═══ The data

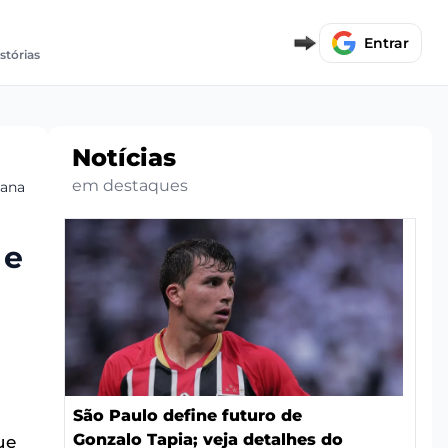
Entrar
stórias
Notícias
em destaques
iana
 e
São Paulo define futuro de
Gonzalo Tapia; veja detalhes do
ue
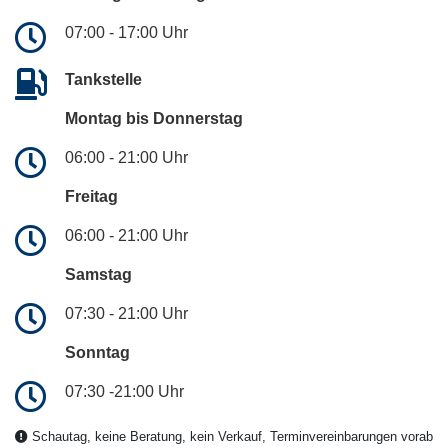
07:00 - 17:00 Uhr
Tankstelle
Montag bis Donnerstag
06:00 - 21:00 Uhr
Freitag
06:00 - 21:00 Uhr
Samstag
07:30 - 21:00 Uhr
Sonntag
07:30 -21:00 Uhr
Schautag, keine Beratung, kein Verkauf, Terminvereinbarungen vorab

══════

- [What the task asks]: Could you return each line, unchanged, from the line containing "em destaques" through the last line of the entries above, leaving out the pictures?

- [Output below]:
em destaques
iana
 e
São Paulo define futuro de
Gonzalo Tapia; veja detalhes do
ue
07:00 - 17:00 Uhr
Tankstelle
Montag bis Donnerstag
06:00 - 21:00 Uhr
Freitag
06:00 - 21:00 Uhr
Samstag
07:30 - 21:00 Uhr
Sonntag
07:30 -21:00 Uhr
Schautag, keine Beratung, kein Verkauf, Terminvereinbarungen vorab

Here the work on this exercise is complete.